ترجمه مقاله نقش ضروری ارتباطات 6G با چشم انداز صنعت 4.0
- مبلغ: ۸۶,۰۰۰ تومان
ترجمه مقاله پایداری توسعه شهری، تعدیل ساختار صنعتی و کارایی کاربری زمین
- مبلغ: ۹۱,۰۰۰ تومان
Anomaly intrusion detection in big data environments calls for lightweight models that are able to achieve real-time performance during detection. Abstracting audit data provides a solution to improve the efficiency of data processing in intrusion detection. Data abstraction refers to abstract or extract the most relevant information from the massive dataset. In this work, we propose three strategies of data abstraction, namely, exemplar extraction, attribute selection and attribute abstraction. We first propose an effective method called exemplar extraction to extract representative subsets from the original massive data prior to building the detection models. Two clustering algorithms, Affinity Propagation (AP) and traditional k-means, are employed to find the exemplars from the audit data. k-Nearest Neighbor (k-NN), Principal Component Analysis (PCA) and one-class Support Vector Machine (SVM) are used for the detection. We then employ another two strategies, attribute selection and attribute extraction, to abstract audit data for anomaly intrusion detection. Two http streams collected from a real computing environment as well as the KDD’99 benchmark data set are used to validate these three strategies of data abstraction. The comprehensive experimental results show that while all the three strategies improve the detection efficiency, the AP-based exemplar extraction achieves the best performance of data abstraction.
1 Introduction
The importance of computer network security is growing with the pervasive involvement of computers in people’s daily lives and in business processes within most organizations. As an important technique in the defense-indepth network security framework, intrusion detection has become a widely studied topic in computer networks in recent years.

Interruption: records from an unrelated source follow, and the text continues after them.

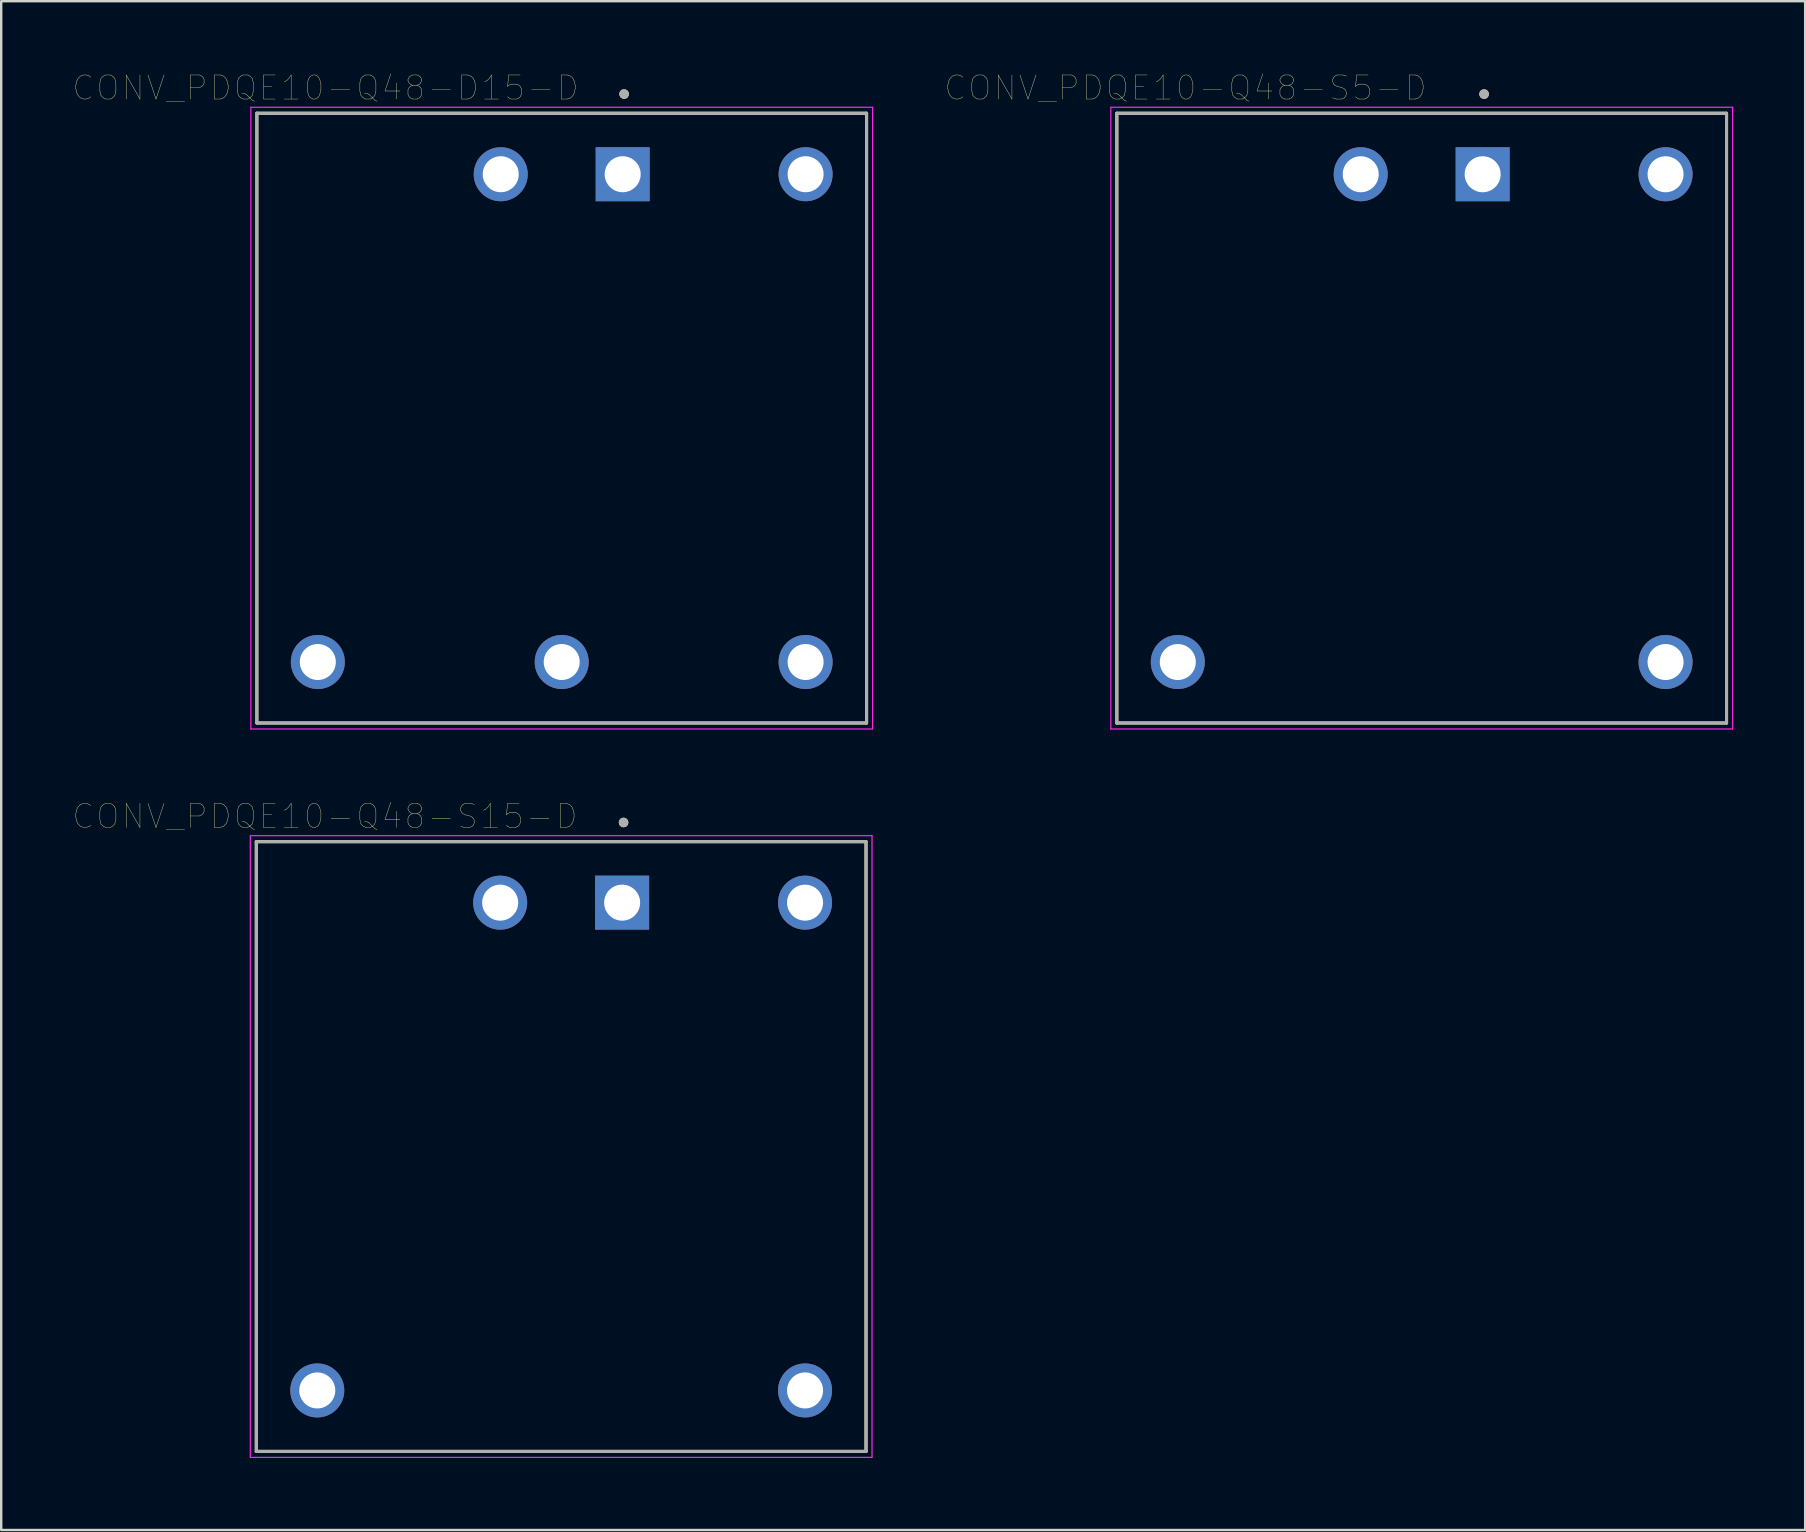
<source format=kicad_pcb>
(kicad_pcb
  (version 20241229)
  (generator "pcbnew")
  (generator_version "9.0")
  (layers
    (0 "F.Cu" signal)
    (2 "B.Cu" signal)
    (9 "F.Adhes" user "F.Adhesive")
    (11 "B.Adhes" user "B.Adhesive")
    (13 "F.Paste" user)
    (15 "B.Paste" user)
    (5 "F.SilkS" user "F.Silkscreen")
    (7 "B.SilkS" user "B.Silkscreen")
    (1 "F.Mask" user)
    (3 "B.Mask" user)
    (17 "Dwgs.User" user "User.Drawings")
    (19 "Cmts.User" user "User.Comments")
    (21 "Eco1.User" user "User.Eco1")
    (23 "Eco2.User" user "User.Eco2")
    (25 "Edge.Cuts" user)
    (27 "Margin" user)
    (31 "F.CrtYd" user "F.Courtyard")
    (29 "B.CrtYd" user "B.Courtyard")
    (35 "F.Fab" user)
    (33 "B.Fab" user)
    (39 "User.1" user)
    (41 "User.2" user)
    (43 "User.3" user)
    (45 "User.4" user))
  (footprint "CONV_PDQE10-Q48-D15-D"
    (layer "F.Cu")
    (at 20.35 14.368)
    (property "Reference" "CONV_PDQE10-Q48-D15-D" (at -9.84 -13.756 0) (layer "F.SilkS") (effects (font (size 1.002 1.002) (thickness 0.015))))
    (attr through_hole)
    (fp_line (start -12.7 -12.7) (end 12.7 -12.7) (stroke (width 0.127) (type solid)) (layer "F.SilkS"))
    (fp_line (start -12.7 12.7) (end -12.7 -12.7) (stroke (width 0.127) (type solid)) (layer "F.SilkS"))
    (fp_line (start 12.7 -12.7) (end 12.7 12.7) (stroke (width 0.127) (type solid)) (layer "F.SilkS"))
    (fp_line (start 12.7 12.7) (end -12.7 12.7) (stroke (width 0.127) (type solid)) (layer "F.SilkS"))
    (fp_circle (center 2.6 -13.5) (end 2.7 -13.5) (stroke (width 0.2) (type solid)) (fill no) (layer "F.SilkS"))
    (fp_line (start -12.95 -12.95) (end 12.95 -12.95) (stroke (width 0.05) (type solid)) (layer "F.CrtYd"))
    (fp_line (start -12.95 12.95) (end -12.95 -12.95) (stroke (width 0.05) (type solid)) (layer "F.CrtYd"))
    (fp_line (start 12.95 -12.95) (end 12.95 12.95) (stroke (width 0.05) (type solid)) (layer "F.CrtYd"))
    (fp_line (start 12.95 12.95) (end -12.95 12.95) (stroke (width 0.05) (type solid)) (layer "F.CrtYd"))
    (fp_line (start -12.7 -12.7) (end 12.7 -12.7) (stroke (width 0.127) (type solid)) (layer "F.Fab"))
    (fp_line (start -12.7 12.7) (end -12.7 -12.7) (stroke (width 0.127) (type solid)) (layer "F.Fab"))
    (fp_line (start 12.7 -12.7) (end 12.7 12.7) (stroke (width 0.127) (type solid)) (layer "F.Fab"))
    (fp_line (start 12.7 12.7) (end -12.7 12.7) (stroke (width 0.127) (type solid)) (layer "F.Fab"))
    (fp_circle (center 2.6 -13.5) (end 2.7 -13.5) (stroke (width 0.2) (type solid)) (fill no) (layer "F.Fab"))
    (pad "1" thru_hole rect (at 2.54 -10.16) (size 2.25 2.25) (drill 1.5) (layers "*.Cu" "*.Mask"))
    (pad "2" thru_hole circle (at -2.54 -10.16) (size 2.25 2.25) (drill 1.5) (layers "*.Cu" "*.Mask"))
    (pad "3" thru_hole circle (at -10.16 10.16) (size 2.25 2.25) (drill 1.5) (layers "*.Cu" "*.Mask"))
    (pad "4" thru_hole circle (at 0 10.16) (size 2.25 2.25) (drill 1.5) (layers "*.Cu" "*.Mask"))
    (pad "5" thru_hole circle (at 10.16 10.16) (size 2.25 2.25) (drill 1.5) (layers "*.Cu" "*.Mask"))
    (pad "6" thru_hole circle (at 10.16 -10.16) (size 2.25 2.25) (drill 1.5) (layers "*.Cu" "*.Mask")))
  (footprint "CONV_PDQE10-Q48-S5-D"
    (layer "F.Cu")
    (at 56.175 14.369)
    (property "Reference" "CONV_PDQE10-Q48-S5-D" (at -9.841 -13.757 0) (layer "F.SilkS") (effects (font (size 1.002 1.002) (thickness 0.015))))
    (attr through_hole)
    (fp_line (start -12.7 -12.7) (end 12.7 -12.7) (stroke (width 0.127) (type solid)) (layer "F.SilkS"))
    (fp_line (start -12.7 12.7) (end -12.7 -12.7) (stroke (width 0.127) (type solid)) (layer "F.SilkS"))
    (fp_line (start 12.7 -12.7) (end 12.7 12.7) (stroke (width 0.127) (type solid)) (layer "F.SilkS"))
    (fp_line (start 12.7 12.7) (end -12.7 12.7) (stroke (width 0.127) (type solid)) (layer "F.SilkS"))
    (fp_circle (center 2.6 -13.5) (end 2.7 -13.5) (stroke (width 0.2) (type solid)) (fill no) (layer "F.SilkS"))
    (fp_line (start -12.95 -12.95) (end 12.95 -12.95) (stroke (width 0.05) (type solid)) (layer "F.CrtYd"))
    (fp_line (start -12.95 12.95) (end -12.95 -12.95) (stroke (width 0.05) (type solid)) (layer "F.CrtYd"))
    (fp_line (start 12.95 -12.95) (end 12.95 12.95) (stroke (width 0.05) (type solid)) (layer "F.CrtYd"))
    (fp_line (start 12.95 12.95) (end -12.95 12.95) (stroke (width 0.05) (type solid)) (layer "F.CrtYd"))
    (fp_line (start -12.7 -12.7) (end 12.7 -12.7) (stroke (width 0.127) (type solid)) (layer "F.Fab"))
    (fp_line (start -12.7 12.7) (end -12.7 -12.7) (stroke (width 0.127) (type solid)) (layer "F.Fab"))
    (fp_line (start 12.7 -12.7) (end 12.7 12.7) (stroke (width 0.127) (type solid)) (layer "F.Fab"))
    (fp_line (start 12.7 12.7) (end -12.7 12.7) (stroke (width 0.127) (type solid)) (layer "F.Fab"))
    (fp_circle (center 2.6 -13.5) (end 2.7 -13.5) (stroke (width 0.2) (type solid)) (fill no) (layer "F.Fab"))
    (pad "1" thru_hole rect (at 2.54 -10.16) (size 2.25 2.25) (drill 1.5) (layers "*.Cu" "*.Mask"))
    (pad "2" thru_hole circle (at -2.54 -10.16) (size 2.25 2.25) (drill 1.5) (layers "*.Cu" "*.Mask"))
    (pad "3" thru_hole circle (at -10.16 10.16) (size 2.25 2.25) (drill 1.5) (layers "*.Cu" "*.Mask"))
    (pad "5" thru_hole circle (at 10.16 10.16) (size 2.25 2.25) (drill 1.5) (layers "*.Cu" "*.Mask"))
    (pad "6" thru_hole circle (at 10.16 -10.16) (size 2.25 2.25) (drill 1.5) (layers "*.Cu" "*.Mask")))
  (footprint "CONV_PDQE10-Q48-S15-D"
    (layer "F.Cu")
    (at 20.327 44.713)
    (property "Reference" "CONV_PDQE10-Q48-S15-D" (at -9.841 -13.757 0) (layer "F.SilkS") (effects (font (size 1.002 1.002) (thickness 0.015))))
    (attr through_hole)
    (fp_line (start -12.7 -12.7) (end 12.7 -12.7) (stroke (width 0.127) (type solid)) (layer "F.SilkS"))
    (fp_line (start -12.7 12.7) (end -12.7 -12.7) (stroke (width 0.127) (type solid)) (layer "F.SilkS"))
    (fp_line (start 12.7 -12.7) (end 12.7 12.7) (stroke (width 0.127) (type solid)) (layer "F.SilkS"))
    (fp_line (start 12.7 12.7) (end -12.7 12.7) (stroke (width 0.127) (type solid)) (layer "F.SilkS"))
    (fp_circle (center 2.6 -13.5) (end 2.7 -13.5) (stroke (width 0.2) (type solid)) (fill no) (layer "F.SilkS"))
    (fp_line (start -12.95 -12.95) (end 12.95 -12.95) (stroke (width 0.05) (type solid)) (layer "F.CrtYd"))
    (fp_line (start -12.95 12.95) (end -12.95 -12.95) (stroke (width 0.05) (type solid)) (layer "F.CrtYd"))
    (fp_line (start 12.95 -12.95) (end 12.95 12.95) (stroke (width 0.05) (type solid)) (layer "F.CrtYd"))
    (fp_line (start 12.95 12.95) (end -12.95 12.95) (stroke (width 0.05) (type solid)) (layer "F.CrtYd"))
    (fp_line (start -12.7 -12.7) (end 12.7 -12.7) (stroke (width 0.127) (type solid)) (layer "F.Fab"))
    (fp_line (start -12.7 12.7) (end -12.7 -12.7) (stroke (width 0.127) (type solid)) (layer "F.Fab"))
    (fp_line (start 12.7 -12.7) (end 12.7 12.7) (stroke (width 0.127) (type solid)) (layer "F.Fab"))
    (fp_line (start 12.7 12.7) (end -12.7 12.7) (stroke (width 0.127) (type solid)) (layer "F.Fab"))
    (fp_circle (center 2.6 -13.5) (end 2.7 -13.5) (stroke (width 0.2) (type solid)) (fill no) (layer "F.Fab"))
    (pad "1" thru_hole rect (at 2.54 -10.16) (size 2.25 2.25) (drill 1.5) (layers "*.Cu" "*.Mask"))
    (pad "2" thru_hole circle (at -2.54 -10.16) (size 2.25 2.25) (drill 1.5) (layers "*.Cu" "*.Mask"))
    (pad "3" thru_hole circle (at -10.16 10.16) (size 2.25 2.25) (drill 1.5) (layers "*.Cu" "*.Mask"))
    (pad "5" thru_hole circle (at 10.16 10.16) (size 2.25 2.25) (drill 1.5) (layers "*.Cu" "*.Mask"))
    (pad "6" thru_hole circle (at 10.16 -10.16) (size 2.25 2.25) (drill 1.5) (layers "*.Cu" "*.Mask")))
  (gr_rect
    (start -3 -3)
    (end 72.15 60.688)
    (stroke (width 0.1) (type default))
    (fill no)
    (layer "Edge.Cuts")))
</source>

In general, the techniques for intrusion detection can be categorized as signature-based detection and anomaly detection. Signature-based detection (e.g., Snort [31]) relies on a database of signatures from known malicious threats. Anomaly detection, on the other hand, defines a profile of a subject’s normal activities and attempts to identify any unacceptable deviation as a potential attack. Typically, machine learning techniques are used to build normal profiles of a subject. Any observable behavior of a system, such as a network’s traffic [13,19], a computer host’s operating system [11,36] or a mobile application [2,39], can be used as the subject information.
6 Concluding remarks
The amount of data in anomaly intrusion detection is becoming increasingly massive in current computing environments. Building a lightweight model for anomaly intrusion detection to achieve real-time detection therefore becomes an important challenge. In this paper, we abstract big audit data by finding a small set of exemplars from a large set of original data. An exemplar is nicely representative of other data items. Exemplars are identified among data items and clusters of data items are formed around these exemplars. The exemplars are then fed as data input for training the detection models. This method improves detection efficiency for two reasons: first, only a smaller set of data needs to be processed for the training, and second, the detection process only needs to be based on a compressed model. For a comparative view of different strategies of data abstraction in intrusion detection, in this paper we also introduced Information Gain based attribute selection and PCA based attribute abstraction for anomaly detection.
6. نتیجه گیری ها
مقدار داده ها در تشخیص نفوذ ناهنجاری در محیط های رایانشی فعلی به سرعت در حال گسترش است. بنابراین ایجاد یک مدل سبک وزن برای تشخیص نفوذ ناهنجاری به منظور دستیابی به شناسایی لحظه ای به چالش مهمی تبدیل شده است. ما در این مقاله داده های بزرگ را با یافتن مجموعه کوچکی از نمونه ها از مجموعه بزرگی از داده های اصلی خلاصه می کنیم. یک نمونه به خوبی نشان دهنده آیتم های دیگر داده ها است. نمونه ها در بین آیتم های داده شناسایی می شوند و خوشه های مربوط به آیتم های داده در اطراف این نمونه ها شکل می گیرند. سپس این نمونه ها به عنوان ورودی داده برای آموزش مدل های شناسایی مورد استفاده قرار می گیرند. این روش سبب بهبود کارآیی به دو دلیل می شود: اول، تنها یک مجموعه کوچکتر از داده ها برای پردازش مورد نیاز است و دوم، فرآیند تشخیص تنها می بایست براساس یک مدل فشرده انجام شود. در این مقاله برای نمایش قیاسی از استراتژی های مختلف خلاصه سازی داده ها در تشخیص نفوذ، انتخاب ویژگی مبتنی بر بهره اطلاعات و خلاصه سازی ویژگی مبتنی بر PCA برای تشخیص ناهنجاری معرفی شده است.